Frequently used additives include DATEM (Mulgaprime 16), SSL (Mulgaprime SSL) and MDG (Mulgaprime 90 F). With their bleaching effect, lipoxygenases from enzyme-active soy flour (SOYnovo VES) brighten the crumb. The dosage of amylases is greater than that used with conventional methods because of the short processing time. Whereas malt flours were commonly used in the past, the process is now controlled with enzyme systems consisting of amylases, xylanases and in some cases other activities such as Alphamalt A 6003.
To balance the protein level and to increase water absorption, EMCEgluten Enhancers and EMCEbest WA may be used.
As the falling number of local wheat is high in South Africa at present (according to SAGL the weighted average falling number in 2019-20 is 353 s), the functional enzyme system Deltamalt may be used both to reduce the falling number and improve baking performance. This flour improver constitutes a real improvement, since it used to be impossible to combine these requirements in a single additive.
South African mills are struggling with inhomogeneous wheat qualities. The baking properties of the wheat from domestic production depend, among other things, on the growing region, but also on the use of fertilizers and irrigation systems. The situation is similar with imported wheat: these batches also come from different countries of origin and exhibit highly variable rheological properties and protein levels. Enzymatic flour treatment enables millers to produce high-performance flours with consistent product parameters — despite the difficult raw material supply.
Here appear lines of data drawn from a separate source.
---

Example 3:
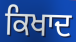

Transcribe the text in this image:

ਕਿਖਾਦ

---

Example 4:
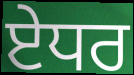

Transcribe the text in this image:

ਏਧਰ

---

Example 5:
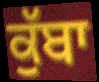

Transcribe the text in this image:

ਕੁੱਬਾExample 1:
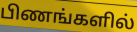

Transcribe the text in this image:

பிணங்களில்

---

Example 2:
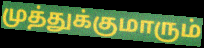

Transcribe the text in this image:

முத்துக்குமாரும்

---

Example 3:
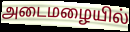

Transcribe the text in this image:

அடைமழையில்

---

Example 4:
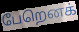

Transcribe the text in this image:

பேறெனக்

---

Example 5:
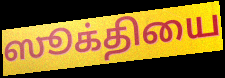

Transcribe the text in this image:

ஸூக்தியை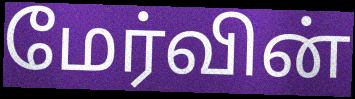
மேர்வின்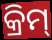
କ୍ରିମ୍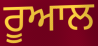
ਰੂਆਲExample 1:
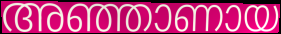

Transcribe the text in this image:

അഞ്ഞാണായ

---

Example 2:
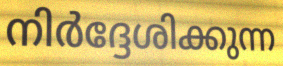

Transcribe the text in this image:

നിർദ്ദേശിക്കുന്ന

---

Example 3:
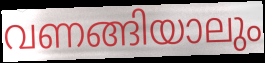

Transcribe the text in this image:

വണങ്ങിയാലും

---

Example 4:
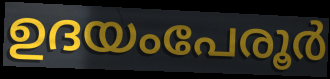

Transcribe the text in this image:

ഉദയംപേരൂർ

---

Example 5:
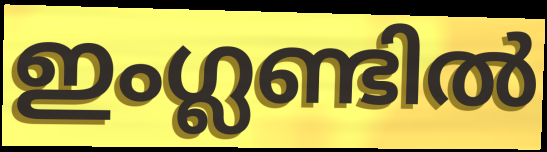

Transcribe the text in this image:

ഇംഗ്ലണ്ടിൽ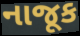
નાજૂક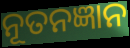
ନୂତନଜ୍ଞାନ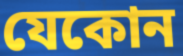
যেকোনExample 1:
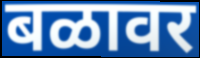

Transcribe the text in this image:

बळावर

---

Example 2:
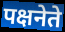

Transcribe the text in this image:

पक्षनेते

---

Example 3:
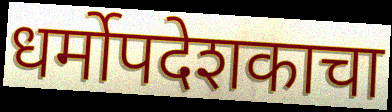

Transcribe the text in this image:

धर्मोपदेशकाचा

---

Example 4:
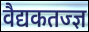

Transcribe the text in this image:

वैद्यकतज्ज्ञ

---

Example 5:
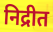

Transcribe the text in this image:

निद्रीत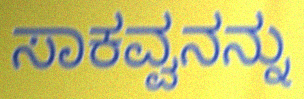
ಸಾಕವ್ವನನ್ನು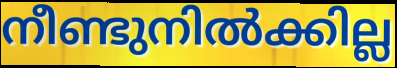
നീണ്ടുനിൽക്കില്ല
South Africa’s bakers face salt-reduction directive
Salt is an important flavor carrier in food. However, since an excessive intake of sodium chloride (NaCl) can lead to serious cardiovascular and vascular diseases, the South African National Department of Health has set itself the goal of limiting the average salt consumption of the population to 5 grams per day. As a consequence, 100 grams of bread may only contain 3.8 grams of salt since 2019.
For bakeries, especially, these regulations pose a challenge. The addition of table salt is not just a matter of taste — it also plays an important role in stabilizing the gluten network. A low salt dosage can have a detrimental effect on fermentation tolerance and the texture and shred of the loaf porosity. Since the activity of the yeast and also the oven rise and baked volume increase when the salt content is reduced, there is in principle a risk that the structure of low-sodium doughs will collapse toward the end of proofing.
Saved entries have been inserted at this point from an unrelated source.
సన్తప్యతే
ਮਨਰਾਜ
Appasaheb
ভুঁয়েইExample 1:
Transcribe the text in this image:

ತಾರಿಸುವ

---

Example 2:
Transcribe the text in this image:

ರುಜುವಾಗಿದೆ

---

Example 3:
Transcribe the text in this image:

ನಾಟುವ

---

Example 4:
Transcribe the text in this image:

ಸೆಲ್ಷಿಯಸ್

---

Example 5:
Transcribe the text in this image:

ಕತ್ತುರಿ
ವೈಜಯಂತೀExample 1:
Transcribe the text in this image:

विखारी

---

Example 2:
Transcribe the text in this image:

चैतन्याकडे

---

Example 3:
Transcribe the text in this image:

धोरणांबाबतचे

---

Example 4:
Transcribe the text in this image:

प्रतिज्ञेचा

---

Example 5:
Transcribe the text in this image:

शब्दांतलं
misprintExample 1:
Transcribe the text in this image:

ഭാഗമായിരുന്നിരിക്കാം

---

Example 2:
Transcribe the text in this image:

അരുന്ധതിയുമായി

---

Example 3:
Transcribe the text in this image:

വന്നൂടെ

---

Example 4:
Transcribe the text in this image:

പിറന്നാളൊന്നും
Mühlenchemie, in cooperation with its sister companies DeutscheBack and SternEnzym, has developed a functional solution that effectively improves the rheology of the dough and the appearance and texture of low-salt baked foods. Saltase is a highly effective enzyme system specifically designed to maintain the dough structure and machinability. Baking trials with white bread at the company’s Stern Technology Center showed that 40% of the salt can be replaced by Saltase without any loss of quality in terms of volume or crumb structure.
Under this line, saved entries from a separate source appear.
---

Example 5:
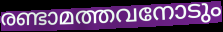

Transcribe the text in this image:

രണ്ടാമത്തവനോടുംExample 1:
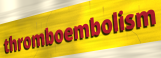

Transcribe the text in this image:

thromboembolism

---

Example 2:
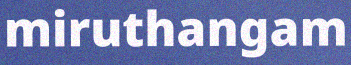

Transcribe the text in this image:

miruthangam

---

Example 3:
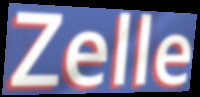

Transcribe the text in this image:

Zelle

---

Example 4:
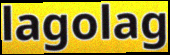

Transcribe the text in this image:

lagolag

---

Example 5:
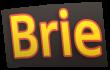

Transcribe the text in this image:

BrieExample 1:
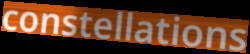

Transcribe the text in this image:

constellations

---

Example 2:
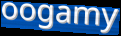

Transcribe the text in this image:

oogamy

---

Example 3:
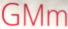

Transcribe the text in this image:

GMm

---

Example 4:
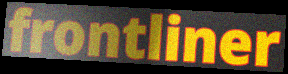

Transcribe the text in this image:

frontliner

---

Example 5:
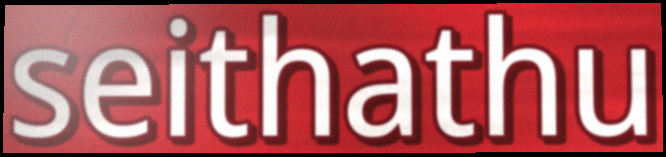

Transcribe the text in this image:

seithathuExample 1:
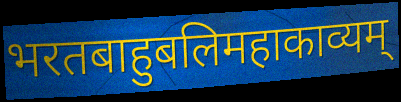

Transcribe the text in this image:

भरतबाहुबलिमहाकाव्यम्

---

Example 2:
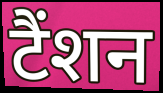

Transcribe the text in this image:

टैंशन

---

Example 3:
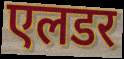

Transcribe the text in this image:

एलडर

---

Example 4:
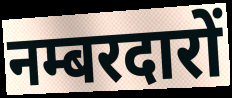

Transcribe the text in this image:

नम्बरदारों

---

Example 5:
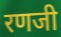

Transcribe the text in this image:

रणजीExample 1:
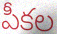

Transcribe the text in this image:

పీకల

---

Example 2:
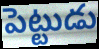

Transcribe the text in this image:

పెట్టుడు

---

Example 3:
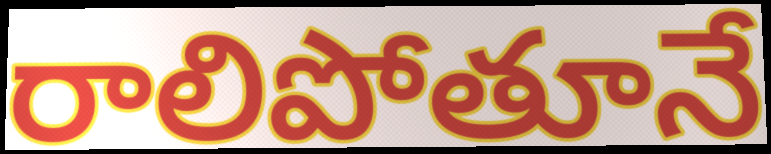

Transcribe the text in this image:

రాలిపోతూనే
While pure Saltase enzymes focus exclusively on technological aspects, the Saltase Plus specification also compensates for the taste disadvantages of a salt-reduced recipe. A balanced combination of potassium chloride and yeast extract gives the low-salt baked foods a pleasant saltiness without a bitter aftertaste.
In general, a gradual one-to-one replacement of salt with Saltase is recommended. The more cautiously the changeover to lower-sodium baked foods is made, the greater is the acceptance by customers.